## [Document text]
------------------------------

Note: Here's a column I wrote for the Journal Tribune last year, and forgot to tack up here. Consider it a "lost essay," only not lost, and an essay just barely. Enjoy!
In
a way, I’m glad I was never a Boy Scout. I’m sure it’s a fine
organization once you get past the chipmunk-colored uniforms and the
homophobia, but there’s something about wearing a maroon ascot that’s a
little too jolly for my tastes. I’d always feel like I was a pointy hat
and a pair of leggings away from being one of Santa’s elves.
They have a good motto, though: Be prepared.
That’s
what I’ve kept in mind while making a list of things to pack for my
upcoming trip. For the next several days, I’ll be on a cruise ship bound
for Bermuda, and the challenge now before me is to select which
belongings to bring, while not toting anything that I’d mind being
stolen by a preteen pickpocket in Oliver Twist garb. In my mind, every
pickpocket looks like Oliver Twist and smokes Camels with a cigarette
holder. Pretty sure that’s the uniform.
Human
beings have this funny way of being attached to the objects they’ve
amassed. As traits go, it’s fairly unique among creatures of the animal
kingdom; bears don’t line the walls of their cave with ceramic cats and
birthday cards, and rarely do you see a beaver sporting a shiny leather
carrying case for his iPod. When you do, it’s usually a peyote
hallucination.
People
stand out in this regard – especially Americans, who have been
conditioned by centuries of capitalist impulses to define themselves by
their possessions. Our attachment to material things is rarely more
evident than when we’re cobbling together trip accessories. Does one
absolutely need to bring along
that lucky cow skull discovered while riding a knock-kneed camel through
the Australian Outback? Most certainly not, but there it is anyway,
stuffed tight into a suitcase next to the fishing magazines and
monogrammed toenail clippers. Its name is “Betsy” and guarantees you a
winning hand at blackjack, according to legend.
Not
to pull the curtain back and reveal all my tricks, but I typically bang
out these screeds a few days in advance. By the time you read this,
I’ll already be on the boat, assuming customs doesn’t stop me for
carrying aboard a fossilized animal head. Right now, however, I’m
sitting in a room making a list of essential bring-alongs. It’s like a
who’s who of my stuff – essentials I can’t survive without for the
duration of even one week.
Now
right away, that’s something which sets me aside from the cave
dwellers. Fifty-thousand years ago, the very concept of “essential
items” would have seemed alien. It was the era of the woolly mammoth, so
the only real must-have portable possessions were basic clothes,
hunting implements, and the body’s own vital organs. As long as you had a
spear and a spleen you were pretty much all set. Never did a
Neanderthal plan a vacation and make a packing list, and especially never did he carry around a
suitcase crammed with Cabana shorts and citrus-flavored Binaca breath
spray.

------------------------------

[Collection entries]
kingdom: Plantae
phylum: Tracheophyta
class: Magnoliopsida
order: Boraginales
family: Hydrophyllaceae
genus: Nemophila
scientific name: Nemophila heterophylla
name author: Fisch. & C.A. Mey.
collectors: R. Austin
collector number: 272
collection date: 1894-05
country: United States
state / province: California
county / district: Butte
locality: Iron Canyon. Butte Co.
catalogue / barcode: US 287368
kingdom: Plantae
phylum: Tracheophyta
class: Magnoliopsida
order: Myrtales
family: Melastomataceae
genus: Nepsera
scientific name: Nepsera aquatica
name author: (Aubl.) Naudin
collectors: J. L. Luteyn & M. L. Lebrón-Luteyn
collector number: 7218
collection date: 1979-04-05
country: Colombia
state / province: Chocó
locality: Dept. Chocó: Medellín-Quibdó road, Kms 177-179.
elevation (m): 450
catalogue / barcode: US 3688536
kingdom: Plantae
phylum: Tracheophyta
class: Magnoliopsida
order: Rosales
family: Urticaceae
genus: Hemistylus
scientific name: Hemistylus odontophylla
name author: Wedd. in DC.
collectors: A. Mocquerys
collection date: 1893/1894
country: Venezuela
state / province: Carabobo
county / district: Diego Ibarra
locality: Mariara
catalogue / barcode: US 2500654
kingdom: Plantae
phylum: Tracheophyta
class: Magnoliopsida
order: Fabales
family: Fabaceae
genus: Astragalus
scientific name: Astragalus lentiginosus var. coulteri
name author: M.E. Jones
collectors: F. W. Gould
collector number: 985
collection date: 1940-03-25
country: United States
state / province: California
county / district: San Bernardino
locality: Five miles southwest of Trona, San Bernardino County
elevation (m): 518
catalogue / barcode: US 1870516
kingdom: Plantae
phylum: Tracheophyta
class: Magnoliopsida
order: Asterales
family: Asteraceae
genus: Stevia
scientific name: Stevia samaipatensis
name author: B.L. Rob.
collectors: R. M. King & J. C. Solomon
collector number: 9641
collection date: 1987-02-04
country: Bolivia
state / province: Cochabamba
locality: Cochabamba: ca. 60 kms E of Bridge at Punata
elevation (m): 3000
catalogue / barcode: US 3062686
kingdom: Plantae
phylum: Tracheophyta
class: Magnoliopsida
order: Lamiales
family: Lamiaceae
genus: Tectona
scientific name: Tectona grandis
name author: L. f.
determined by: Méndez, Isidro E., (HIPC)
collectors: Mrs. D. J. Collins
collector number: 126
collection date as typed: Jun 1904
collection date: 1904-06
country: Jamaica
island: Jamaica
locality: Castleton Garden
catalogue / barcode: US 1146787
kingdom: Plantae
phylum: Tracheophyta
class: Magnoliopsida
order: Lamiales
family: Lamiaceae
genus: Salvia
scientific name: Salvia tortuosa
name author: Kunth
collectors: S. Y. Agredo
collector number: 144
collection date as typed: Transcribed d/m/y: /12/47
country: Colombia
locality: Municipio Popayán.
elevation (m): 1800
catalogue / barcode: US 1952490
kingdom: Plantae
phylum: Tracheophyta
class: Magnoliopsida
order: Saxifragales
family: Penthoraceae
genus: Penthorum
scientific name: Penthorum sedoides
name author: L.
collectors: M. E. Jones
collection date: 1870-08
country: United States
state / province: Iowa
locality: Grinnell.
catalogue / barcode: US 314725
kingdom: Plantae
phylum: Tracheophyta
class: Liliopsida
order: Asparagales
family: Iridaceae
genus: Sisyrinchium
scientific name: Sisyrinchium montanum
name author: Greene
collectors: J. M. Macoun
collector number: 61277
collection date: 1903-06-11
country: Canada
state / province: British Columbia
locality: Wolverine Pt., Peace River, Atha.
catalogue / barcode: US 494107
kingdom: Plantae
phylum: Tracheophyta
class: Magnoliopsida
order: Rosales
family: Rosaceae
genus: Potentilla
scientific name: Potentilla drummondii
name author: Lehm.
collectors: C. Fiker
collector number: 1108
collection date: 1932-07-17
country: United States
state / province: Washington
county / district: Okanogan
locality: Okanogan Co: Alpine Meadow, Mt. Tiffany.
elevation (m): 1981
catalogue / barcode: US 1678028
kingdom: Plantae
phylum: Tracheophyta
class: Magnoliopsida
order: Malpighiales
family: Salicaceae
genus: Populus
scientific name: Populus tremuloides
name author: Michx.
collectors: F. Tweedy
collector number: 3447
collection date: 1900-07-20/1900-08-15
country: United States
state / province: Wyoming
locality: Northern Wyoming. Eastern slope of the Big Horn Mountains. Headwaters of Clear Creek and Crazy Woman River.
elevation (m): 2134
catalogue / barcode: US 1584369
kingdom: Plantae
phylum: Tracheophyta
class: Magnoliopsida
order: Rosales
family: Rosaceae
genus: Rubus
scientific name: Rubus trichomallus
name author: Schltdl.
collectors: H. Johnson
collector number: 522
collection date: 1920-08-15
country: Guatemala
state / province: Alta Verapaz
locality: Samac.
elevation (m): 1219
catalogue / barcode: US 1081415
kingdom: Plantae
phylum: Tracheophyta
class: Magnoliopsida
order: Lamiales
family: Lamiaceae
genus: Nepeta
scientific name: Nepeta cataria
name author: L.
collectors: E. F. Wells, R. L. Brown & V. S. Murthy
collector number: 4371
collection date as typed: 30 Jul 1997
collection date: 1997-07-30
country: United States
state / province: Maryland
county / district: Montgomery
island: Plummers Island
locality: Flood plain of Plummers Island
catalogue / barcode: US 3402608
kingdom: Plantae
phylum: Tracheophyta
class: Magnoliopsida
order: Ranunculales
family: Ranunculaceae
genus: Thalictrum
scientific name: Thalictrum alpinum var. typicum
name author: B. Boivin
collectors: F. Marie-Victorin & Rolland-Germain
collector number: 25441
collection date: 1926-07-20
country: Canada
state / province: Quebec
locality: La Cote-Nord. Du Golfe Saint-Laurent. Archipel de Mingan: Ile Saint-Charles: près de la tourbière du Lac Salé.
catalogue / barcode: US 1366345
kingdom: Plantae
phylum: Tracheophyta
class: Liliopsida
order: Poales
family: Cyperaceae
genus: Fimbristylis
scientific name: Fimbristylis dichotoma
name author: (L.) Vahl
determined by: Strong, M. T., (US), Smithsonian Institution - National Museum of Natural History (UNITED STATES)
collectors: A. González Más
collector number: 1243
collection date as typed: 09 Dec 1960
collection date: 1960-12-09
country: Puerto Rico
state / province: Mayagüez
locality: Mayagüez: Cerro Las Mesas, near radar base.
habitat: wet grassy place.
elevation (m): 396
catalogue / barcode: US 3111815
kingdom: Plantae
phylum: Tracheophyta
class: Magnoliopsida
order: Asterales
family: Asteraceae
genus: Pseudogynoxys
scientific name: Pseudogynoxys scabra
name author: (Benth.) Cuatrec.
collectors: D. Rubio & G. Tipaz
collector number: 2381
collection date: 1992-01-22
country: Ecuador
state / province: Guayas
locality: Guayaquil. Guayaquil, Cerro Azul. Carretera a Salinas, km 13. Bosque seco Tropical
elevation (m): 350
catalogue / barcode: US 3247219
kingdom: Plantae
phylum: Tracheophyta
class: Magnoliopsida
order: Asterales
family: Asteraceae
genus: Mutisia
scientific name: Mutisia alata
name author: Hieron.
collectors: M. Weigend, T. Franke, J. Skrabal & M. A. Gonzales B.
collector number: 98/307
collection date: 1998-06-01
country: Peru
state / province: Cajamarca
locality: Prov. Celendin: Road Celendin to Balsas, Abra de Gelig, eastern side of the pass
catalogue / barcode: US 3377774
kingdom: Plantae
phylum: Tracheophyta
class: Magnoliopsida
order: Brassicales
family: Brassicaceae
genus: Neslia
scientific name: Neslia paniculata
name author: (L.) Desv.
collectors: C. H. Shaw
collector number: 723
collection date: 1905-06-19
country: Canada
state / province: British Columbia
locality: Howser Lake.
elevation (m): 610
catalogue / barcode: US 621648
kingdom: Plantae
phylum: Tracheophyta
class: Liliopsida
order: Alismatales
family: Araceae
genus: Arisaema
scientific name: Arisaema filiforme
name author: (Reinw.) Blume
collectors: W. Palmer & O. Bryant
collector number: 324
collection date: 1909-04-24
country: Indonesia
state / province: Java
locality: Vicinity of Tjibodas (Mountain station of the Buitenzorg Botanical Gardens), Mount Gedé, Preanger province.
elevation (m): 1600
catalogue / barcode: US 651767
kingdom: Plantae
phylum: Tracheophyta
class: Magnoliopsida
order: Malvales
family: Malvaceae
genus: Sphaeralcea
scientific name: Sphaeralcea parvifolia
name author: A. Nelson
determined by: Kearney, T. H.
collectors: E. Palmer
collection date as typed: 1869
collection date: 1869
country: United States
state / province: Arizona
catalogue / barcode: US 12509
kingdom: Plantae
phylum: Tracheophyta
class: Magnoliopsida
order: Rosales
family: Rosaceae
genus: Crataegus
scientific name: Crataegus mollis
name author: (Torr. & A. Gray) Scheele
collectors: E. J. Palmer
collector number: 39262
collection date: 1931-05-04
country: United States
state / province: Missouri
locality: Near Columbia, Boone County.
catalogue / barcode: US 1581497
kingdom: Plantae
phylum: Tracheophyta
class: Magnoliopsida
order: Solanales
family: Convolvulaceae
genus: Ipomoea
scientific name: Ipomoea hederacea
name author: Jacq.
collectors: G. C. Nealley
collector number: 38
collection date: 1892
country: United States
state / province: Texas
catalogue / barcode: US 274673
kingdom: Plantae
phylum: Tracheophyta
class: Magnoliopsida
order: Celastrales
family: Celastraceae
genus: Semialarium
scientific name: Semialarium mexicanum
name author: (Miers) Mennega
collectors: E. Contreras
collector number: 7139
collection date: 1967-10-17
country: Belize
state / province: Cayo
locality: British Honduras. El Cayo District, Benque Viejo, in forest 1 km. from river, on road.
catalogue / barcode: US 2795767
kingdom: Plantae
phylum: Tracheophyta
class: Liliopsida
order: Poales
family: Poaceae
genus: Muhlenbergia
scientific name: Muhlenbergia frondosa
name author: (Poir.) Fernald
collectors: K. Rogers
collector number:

------------------------------

## [Exercises to complete]
1) From the column about packing for a cruise, extract the passage between "Note: Here's a" and "just barely. Enjoy!", inclusive.
2) Extend the column about packing for a cruise, beginning right after its final sentence.

## [In response]
1)
Note: Here's a column I wrote for the Journal Tribune last year, and forgot to tack up here. Consider it a "lost essay," only not lost, and an essay just barely. Enjoy!

2)
We
modern humans surround ourselves with various acquisitions – stereo
systems, bath towels, shot glass collections and ear wax removal kits –
and when we travel, we whittle these things down to an appropriate
scale, our life in microcosm. We decide, more or less on the spot,
what’s extraneous and what’s not. I can go for a week without the Ninja
Turtle action figures lining my windowsills; they’re decorative
(literally window dressing), and taking a break from them might actually
make me feel like a real, live, adult man. I can’t, however, go a week without any
implements for trimming my nose hair. Otherwise it looks like my upper
lip is being attacked by a pair of giant paintbrushes. At some point,
without my knowing, this became an important enough accessory to bring
halfway across the Atlantic.
Sunblock
will prove to be an essential item, especially with my skin. My
pigmentation is so white that it mirrors the pristine glow of a faraway
neutron star – which is great for pretending I’m sick, but no so much
for spending any amount of time beneath a subtropical sky. In about four
seconds I brown like a piece of toast; left unprotected, I burn up in
about the time it takes for Barry Manilow to sing “Copacabana.” Tossing
the Banana Boat SPF 30 into my carry-on bag is an easy call, but again,
it’s hard to imagine a caveman looking up at the sky and thinking, “Hmm,
it’s a long walk to the saber-toothed tiger’s watering hole. I’ll get
crispy if I don’t lather up!” If present-day materialism has taught me
anything, it’s that the human race has collectively evolved into a bunch
of weenies.
Odd
how we rarely examine our attachment to physical objects until we’re
forced to go without them. For better or worse, our identities are tied
up with our things – our favorite armchairs, our grandfather clocks, our
frosted beer mugs etched with the likeness of Rita Hayworth. All of
these things in aggregate may not equal a life, not quite, but they do
provide a backdrop for one.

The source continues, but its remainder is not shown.